=== MATERIAL FOR THIS EXERCISE ===
────

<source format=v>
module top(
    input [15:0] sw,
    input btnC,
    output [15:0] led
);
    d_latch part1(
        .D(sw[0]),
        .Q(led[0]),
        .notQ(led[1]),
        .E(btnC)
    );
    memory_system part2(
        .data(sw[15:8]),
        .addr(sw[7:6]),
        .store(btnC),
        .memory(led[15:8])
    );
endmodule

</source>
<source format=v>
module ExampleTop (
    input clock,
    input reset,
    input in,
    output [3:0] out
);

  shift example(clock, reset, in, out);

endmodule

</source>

────

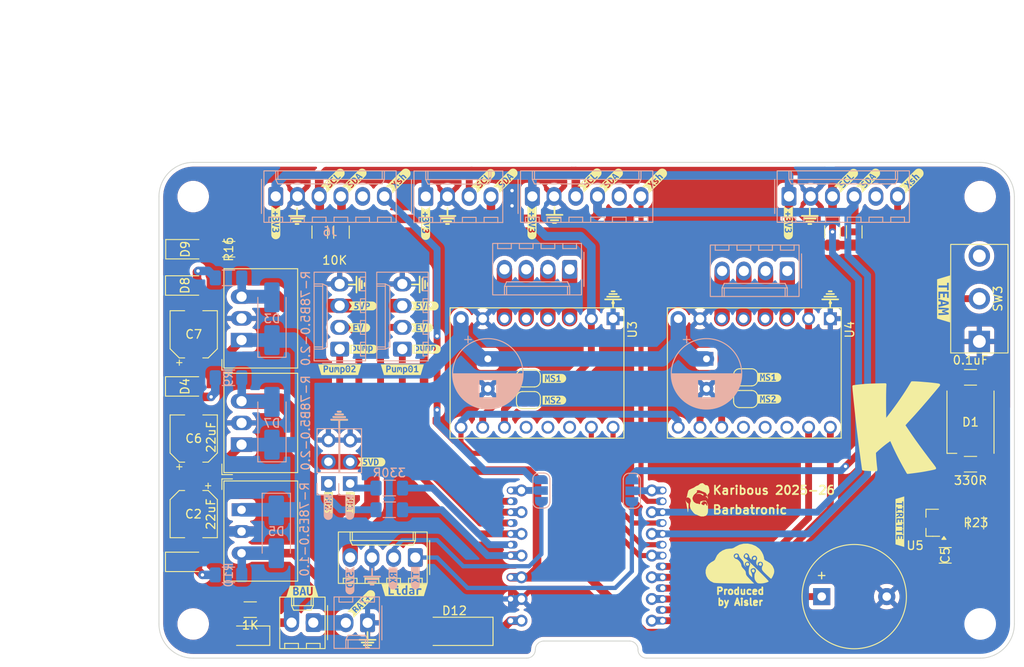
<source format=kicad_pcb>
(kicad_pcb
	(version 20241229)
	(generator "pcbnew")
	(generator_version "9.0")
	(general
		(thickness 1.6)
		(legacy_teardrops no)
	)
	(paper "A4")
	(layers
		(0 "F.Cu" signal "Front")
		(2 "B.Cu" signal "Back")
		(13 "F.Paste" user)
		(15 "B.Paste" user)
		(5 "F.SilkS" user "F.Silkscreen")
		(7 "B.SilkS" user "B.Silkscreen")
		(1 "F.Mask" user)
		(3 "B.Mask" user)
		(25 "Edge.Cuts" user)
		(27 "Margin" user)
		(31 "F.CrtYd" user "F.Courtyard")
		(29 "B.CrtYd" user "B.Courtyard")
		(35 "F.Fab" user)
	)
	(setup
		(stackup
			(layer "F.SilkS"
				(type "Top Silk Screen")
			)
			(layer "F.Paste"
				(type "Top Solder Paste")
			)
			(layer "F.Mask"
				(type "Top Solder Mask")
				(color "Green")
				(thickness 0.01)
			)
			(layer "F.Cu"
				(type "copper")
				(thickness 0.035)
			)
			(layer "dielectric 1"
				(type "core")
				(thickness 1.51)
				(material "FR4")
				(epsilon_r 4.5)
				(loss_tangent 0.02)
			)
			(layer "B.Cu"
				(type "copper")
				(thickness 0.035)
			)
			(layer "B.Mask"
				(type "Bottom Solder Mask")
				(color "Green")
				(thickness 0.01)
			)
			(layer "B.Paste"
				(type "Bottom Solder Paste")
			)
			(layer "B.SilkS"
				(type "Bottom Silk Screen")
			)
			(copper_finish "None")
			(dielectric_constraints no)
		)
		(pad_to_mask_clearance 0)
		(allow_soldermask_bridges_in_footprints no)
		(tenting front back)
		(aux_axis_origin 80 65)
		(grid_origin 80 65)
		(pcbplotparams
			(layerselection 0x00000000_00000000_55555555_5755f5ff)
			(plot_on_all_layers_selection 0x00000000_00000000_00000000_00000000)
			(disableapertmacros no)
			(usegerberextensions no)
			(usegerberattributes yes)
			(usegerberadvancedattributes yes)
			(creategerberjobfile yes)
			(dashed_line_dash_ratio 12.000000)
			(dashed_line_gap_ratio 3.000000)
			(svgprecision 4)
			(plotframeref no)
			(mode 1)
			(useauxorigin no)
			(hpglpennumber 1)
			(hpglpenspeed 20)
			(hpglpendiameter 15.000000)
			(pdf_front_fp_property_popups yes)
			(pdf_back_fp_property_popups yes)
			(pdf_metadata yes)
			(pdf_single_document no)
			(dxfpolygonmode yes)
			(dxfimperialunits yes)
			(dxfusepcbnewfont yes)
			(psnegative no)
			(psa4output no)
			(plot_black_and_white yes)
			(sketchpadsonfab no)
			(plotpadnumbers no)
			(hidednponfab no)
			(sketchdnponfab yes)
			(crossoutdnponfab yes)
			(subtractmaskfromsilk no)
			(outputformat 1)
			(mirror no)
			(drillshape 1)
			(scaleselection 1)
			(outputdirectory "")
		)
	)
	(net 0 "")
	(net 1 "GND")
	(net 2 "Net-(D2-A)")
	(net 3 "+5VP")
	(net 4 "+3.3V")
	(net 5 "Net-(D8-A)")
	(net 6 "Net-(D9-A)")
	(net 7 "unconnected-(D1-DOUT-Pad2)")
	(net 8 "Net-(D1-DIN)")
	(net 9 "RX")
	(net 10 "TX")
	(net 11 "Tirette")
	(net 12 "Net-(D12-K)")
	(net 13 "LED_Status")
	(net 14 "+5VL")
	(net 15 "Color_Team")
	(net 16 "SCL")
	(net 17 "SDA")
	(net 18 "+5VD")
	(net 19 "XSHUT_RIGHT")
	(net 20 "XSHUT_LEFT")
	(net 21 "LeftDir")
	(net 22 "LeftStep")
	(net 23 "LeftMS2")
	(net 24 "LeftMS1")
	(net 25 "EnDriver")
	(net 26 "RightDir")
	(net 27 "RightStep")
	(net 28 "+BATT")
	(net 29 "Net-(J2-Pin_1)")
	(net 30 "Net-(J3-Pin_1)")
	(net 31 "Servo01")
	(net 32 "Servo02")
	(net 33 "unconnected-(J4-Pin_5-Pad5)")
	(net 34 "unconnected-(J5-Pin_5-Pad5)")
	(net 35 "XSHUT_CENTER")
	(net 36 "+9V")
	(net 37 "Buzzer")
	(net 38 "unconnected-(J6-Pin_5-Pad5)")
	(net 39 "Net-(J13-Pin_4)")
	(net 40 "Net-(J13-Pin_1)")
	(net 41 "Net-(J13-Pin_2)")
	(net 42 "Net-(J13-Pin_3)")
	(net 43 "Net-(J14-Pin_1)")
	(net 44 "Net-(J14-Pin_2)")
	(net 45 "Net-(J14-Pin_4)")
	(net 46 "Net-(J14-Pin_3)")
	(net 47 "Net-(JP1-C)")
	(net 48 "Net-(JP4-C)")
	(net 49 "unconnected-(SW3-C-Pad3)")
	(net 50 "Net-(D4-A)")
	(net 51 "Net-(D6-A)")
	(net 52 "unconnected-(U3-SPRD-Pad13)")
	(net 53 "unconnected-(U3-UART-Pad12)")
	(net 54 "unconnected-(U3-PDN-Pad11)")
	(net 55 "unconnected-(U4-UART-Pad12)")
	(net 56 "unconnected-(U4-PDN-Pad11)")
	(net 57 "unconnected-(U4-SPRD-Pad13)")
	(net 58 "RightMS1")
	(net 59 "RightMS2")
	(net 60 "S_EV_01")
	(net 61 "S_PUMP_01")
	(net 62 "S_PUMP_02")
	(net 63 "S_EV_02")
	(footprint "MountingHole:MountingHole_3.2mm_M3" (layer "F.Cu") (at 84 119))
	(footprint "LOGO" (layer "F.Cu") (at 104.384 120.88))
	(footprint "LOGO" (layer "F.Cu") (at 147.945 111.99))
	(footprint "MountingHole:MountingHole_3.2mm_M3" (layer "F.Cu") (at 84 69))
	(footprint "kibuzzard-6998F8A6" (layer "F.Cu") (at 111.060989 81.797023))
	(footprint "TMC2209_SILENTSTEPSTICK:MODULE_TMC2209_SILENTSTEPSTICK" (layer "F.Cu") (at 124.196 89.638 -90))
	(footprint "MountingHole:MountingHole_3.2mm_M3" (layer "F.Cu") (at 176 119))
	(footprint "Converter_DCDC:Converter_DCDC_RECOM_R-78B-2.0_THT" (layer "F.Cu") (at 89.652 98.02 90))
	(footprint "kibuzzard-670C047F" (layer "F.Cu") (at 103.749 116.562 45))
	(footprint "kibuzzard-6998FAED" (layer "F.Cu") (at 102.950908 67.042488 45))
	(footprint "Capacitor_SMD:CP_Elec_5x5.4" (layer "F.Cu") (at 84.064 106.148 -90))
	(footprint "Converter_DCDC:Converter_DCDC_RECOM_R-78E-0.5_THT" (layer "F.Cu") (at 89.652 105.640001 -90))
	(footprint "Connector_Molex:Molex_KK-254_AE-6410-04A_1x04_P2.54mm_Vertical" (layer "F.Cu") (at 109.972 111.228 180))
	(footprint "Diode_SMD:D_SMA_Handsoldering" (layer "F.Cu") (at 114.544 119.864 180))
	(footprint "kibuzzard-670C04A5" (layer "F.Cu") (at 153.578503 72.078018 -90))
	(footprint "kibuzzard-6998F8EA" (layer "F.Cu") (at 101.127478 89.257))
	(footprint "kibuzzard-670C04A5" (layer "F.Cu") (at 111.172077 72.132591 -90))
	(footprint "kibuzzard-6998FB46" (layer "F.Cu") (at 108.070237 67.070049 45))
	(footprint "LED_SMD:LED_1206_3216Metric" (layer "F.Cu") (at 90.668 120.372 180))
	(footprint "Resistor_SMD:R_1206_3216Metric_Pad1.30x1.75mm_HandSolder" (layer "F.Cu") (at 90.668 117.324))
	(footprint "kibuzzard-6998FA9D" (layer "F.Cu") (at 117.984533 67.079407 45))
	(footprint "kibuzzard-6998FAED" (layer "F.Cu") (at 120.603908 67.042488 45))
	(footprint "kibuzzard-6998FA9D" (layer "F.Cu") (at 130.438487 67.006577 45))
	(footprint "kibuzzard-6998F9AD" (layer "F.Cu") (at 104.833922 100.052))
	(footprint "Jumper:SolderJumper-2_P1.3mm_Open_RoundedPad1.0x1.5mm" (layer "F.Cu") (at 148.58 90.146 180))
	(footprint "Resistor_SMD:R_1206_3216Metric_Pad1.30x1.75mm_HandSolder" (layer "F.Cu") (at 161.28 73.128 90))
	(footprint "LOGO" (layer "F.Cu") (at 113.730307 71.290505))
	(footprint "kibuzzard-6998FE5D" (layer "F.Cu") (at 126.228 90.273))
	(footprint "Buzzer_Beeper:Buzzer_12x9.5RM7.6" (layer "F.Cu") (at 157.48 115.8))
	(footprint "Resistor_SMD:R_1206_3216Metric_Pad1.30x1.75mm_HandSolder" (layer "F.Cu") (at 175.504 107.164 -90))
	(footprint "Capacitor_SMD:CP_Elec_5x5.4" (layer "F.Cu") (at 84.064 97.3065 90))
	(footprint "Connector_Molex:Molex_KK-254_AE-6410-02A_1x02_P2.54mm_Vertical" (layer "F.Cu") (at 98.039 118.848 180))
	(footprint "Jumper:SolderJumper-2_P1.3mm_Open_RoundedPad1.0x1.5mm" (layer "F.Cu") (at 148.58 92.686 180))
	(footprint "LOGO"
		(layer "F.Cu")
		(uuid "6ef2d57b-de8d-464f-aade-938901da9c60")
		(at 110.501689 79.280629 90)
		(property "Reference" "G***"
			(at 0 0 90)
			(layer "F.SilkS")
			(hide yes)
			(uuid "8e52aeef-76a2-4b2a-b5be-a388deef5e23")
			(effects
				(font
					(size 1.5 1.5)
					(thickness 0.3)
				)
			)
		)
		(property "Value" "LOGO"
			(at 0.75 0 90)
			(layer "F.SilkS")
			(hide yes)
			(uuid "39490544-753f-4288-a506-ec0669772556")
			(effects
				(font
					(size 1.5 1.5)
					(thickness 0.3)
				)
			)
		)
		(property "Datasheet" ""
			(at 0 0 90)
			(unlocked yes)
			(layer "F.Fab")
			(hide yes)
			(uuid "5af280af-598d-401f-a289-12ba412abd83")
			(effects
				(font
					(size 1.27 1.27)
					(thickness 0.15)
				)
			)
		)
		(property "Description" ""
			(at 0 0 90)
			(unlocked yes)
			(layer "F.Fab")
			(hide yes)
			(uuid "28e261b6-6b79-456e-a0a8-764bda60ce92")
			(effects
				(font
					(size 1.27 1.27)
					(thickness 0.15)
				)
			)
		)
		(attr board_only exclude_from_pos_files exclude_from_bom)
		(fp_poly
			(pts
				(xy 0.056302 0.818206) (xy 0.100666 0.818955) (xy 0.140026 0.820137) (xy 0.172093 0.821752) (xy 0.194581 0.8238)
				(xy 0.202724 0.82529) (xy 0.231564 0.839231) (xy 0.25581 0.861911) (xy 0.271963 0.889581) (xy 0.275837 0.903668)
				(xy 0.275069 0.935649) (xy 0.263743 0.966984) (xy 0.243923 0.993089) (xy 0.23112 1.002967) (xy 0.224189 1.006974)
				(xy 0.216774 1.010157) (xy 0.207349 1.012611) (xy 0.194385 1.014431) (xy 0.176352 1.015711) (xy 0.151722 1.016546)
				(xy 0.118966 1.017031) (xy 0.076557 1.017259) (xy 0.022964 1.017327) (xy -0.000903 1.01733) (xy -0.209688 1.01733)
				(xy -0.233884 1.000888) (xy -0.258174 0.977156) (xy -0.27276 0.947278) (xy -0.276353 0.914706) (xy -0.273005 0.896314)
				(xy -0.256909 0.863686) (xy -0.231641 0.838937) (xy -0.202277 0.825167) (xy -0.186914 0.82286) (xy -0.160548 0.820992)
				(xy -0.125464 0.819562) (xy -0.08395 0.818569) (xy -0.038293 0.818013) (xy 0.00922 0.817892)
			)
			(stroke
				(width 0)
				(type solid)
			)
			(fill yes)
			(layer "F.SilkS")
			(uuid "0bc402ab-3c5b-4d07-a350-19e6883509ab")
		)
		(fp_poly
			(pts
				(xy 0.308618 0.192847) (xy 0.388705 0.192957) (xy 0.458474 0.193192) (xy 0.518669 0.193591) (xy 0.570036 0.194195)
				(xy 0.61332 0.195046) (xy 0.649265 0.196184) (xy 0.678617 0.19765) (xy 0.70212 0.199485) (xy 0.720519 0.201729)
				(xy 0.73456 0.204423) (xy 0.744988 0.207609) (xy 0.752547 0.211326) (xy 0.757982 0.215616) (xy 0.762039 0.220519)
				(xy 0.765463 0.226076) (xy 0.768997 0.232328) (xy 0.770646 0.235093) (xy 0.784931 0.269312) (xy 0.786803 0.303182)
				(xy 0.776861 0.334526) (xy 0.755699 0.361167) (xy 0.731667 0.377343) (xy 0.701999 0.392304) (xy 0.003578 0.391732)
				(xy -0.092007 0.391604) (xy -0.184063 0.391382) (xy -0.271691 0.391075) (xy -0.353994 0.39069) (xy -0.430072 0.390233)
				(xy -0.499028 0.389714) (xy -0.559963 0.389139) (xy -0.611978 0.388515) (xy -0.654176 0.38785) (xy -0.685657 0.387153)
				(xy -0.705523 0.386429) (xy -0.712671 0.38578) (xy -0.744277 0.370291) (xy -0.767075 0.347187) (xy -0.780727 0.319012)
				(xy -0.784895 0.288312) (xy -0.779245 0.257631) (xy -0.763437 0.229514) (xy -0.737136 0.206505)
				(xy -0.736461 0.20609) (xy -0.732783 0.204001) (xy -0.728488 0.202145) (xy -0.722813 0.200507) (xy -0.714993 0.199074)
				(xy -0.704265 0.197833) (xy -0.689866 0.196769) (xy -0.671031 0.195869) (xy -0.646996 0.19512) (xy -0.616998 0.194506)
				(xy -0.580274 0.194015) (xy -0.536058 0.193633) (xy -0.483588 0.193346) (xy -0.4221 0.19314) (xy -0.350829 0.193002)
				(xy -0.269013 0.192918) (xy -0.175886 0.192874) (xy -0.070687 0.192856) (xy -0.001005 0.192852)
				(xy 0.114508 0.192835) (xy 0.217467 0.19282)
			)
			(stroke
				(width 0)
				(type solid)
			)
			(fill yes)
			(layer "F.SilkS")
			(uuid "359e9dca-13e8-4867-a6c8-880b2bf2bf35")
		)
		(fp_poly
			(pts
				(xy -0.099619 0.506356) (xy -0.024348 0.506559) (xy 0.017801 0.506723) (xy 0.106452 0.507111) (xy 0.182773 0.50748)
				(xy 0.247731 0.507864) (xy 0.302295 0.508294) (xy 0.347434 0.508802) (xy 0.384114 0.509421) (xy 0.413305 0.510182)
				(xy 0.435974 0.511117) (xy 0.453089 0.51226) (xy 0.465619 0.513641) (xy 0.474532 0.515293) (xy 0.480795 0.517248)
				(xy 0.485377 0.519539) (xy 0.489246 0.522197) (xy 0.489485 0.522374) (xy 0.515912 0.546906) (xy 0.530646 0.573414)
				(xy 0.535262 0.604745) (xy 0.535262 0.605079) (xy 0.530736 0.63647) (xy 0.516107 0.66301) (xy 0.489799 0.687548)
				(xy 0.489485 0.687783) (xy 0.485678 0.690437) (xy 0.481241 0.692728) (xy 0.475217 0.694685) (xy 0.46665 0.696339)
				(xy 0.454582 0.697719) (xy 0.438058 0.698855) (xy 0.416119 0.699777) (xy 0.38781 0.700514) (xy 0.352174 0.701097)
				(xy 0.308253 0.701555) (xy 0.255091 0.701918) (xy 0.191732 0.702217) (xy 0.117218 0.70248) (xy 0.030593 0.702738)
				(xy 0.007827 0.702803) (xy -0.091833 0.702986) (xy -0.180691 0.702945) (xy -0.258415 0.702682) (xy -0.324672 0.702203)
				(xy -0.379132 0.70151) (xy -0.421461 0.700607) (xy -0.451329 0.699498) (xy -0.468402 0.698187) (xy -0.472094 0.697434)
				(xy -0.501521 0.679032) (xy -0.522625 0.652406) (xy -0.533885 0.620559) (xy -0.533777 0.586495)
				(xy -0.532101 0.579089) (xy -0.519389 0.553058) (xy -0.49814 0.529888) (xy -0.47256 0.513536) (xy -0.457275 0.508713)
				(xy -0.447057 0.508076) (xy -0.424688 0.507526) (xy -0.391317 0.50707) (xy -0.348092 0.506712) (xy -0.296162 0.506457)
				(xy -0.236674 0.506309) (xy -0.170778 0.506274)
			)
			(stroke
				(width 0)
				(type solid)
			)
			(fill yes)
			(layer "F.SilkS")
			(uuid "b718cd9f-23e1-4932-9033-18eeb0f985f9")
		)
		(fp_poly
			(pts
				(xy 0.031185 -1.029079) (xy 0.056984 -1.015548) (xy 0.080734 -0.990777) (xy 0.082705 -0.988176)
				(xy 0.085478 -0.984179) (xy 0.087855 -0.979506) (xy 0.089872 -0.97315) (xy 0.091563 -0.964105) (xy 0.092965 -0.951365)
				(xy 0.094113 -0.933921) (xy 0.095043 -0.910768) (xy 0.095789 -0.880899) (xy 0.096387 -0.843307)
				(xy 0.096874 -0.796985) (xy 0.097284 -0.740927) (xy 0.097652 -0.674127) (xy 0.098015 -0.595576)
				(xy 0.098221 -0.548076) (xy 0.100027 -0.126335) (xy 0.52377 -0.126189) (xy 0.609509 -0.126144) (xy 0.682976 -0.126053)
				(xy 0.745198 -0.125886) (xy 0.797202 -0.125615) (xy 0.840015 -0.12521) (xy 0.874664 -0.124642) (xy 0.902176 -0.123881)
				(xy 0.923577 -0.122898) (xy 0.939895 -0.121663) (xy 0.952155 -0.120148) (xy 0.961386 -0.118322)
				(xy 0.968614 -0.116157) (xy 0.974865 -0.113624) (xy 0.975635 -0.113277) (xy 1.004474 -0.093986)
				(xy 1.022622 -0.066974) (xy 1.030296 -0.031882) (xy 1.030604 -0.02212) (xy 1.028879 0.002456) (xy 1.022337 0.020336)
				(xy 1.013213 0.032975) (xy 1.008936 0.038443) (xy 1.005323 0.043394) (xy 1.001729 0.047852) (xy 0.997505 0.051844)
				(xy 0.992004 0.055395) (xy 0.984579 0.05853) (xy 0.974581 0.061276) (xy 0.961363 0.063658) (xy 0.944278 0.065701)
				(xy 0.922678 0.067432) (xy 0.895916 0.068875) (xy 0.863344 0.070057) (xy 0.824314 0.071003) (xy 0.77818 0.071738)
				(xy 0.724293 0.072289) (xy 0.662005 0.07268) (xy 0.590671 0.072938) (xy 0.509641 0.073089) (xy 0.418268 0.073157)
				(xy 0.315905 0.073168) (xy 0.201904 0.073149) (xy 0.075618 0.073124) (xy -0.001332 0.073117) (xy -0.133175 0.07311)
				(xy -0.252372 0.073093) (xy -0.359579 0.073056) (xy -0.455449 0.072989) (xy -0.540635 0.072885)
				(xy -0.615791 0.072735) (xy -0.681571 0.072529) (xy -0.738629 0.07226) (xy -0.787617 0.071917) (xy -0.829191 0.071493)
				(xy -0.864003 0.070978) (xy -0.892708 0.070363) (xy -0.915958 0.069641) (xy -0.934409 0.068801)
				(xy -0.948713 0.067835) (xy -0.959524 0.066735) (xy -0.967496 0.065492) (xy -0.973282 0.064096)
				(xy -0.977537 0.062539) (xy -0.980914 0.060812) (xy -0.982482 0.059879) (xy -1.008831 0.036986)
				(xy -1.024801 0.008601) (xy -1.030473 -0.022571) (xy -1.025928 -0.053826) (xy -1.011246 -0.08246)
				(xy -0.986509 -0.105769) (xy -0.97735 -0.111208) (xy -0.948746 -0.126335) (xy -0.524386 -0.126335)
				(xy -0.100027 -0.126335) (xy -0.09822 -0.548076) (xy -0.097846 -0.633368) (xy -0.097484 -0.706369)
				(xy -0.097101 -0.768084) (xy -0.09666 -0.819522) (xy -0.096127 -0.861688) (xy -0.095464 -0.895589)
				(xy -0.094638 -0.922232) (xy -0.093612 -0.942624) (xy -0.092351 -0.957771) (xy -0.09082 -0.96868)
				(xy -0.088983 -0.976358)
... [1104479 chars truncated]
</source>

────

=== JOB ===
Please give an exact copy of the entries above, from the line with "(xy -0.736461 0.20609)" down to the line with "(xy 0.535262 0.604745)", inclusive, and nothing else.

=== SOLVED EXERCISE ===
				(xy -0.736461 0.20609) (xy -0.732783 0.204001) (xy -0.728488 0.202145) (xy -0.722813 0.200507) (xy -0.714993 0.199074)
				(xy -0.704265 0.197833) (xy -0.689866 0.196769) (xy -0.671031 0.195869) (xy -0.646996 0.19512) (xy -0.616998 0.194506)
				(xy -0.580274 0.194015) (xy -0.536058 0.193633) (xy -0.483588 0.193346) (xy -0.4221 0.19314) (xy -0.350829 0.193002)
				(xy -0.269013 0.192918) (xy -0.175886 0.192874) (xy -0.070687 0.192856) (xy -0.001005 0.192852)
				(xy 0.114508 0.192835) (xy 0.217467 0.19282)
			)
			(stroke
				(width 0)
				(type solid)
			)
			(fill yes)
			(layer "F.SilkS")
			(uuid "359e9dca-13e8-4867-a6c8-880b2bf2bf35")
		)
		(fp_poly
			(pts
				(xy -0.099619 0.506356) (xy -0.024348 0.506559) (xy 0.017801 0.506723) (xy 0.106452 0.507111) (xy 0.182773 0.50748)
				(xy 0.247731 0.507864) (xy 0.302295 0.508294) (xy 0.347434 0.508802) (xy 0.384114 0.509421) (xy 0.413305 0.510182)
				(xy 0.435974 0.511117) (xy 0.453089 0.51226) (xy 0.465619 0.513641) (xy 0.474532 0.515293) (xy 0.480795 0.517248)
				(xy 0.485377 0.519539) (xy 0.489246 0.522197) (xy 0.489485 0.522374) (xy 0.515912 0.546906) (xy 0.530646 0.573414)
				(xy 0.535262 0.604745) (xy 0.535262 0.605079) (xy 0.530736 0.63647) (xy 0.516107 0.66301) (xy 0.489799 0.687548)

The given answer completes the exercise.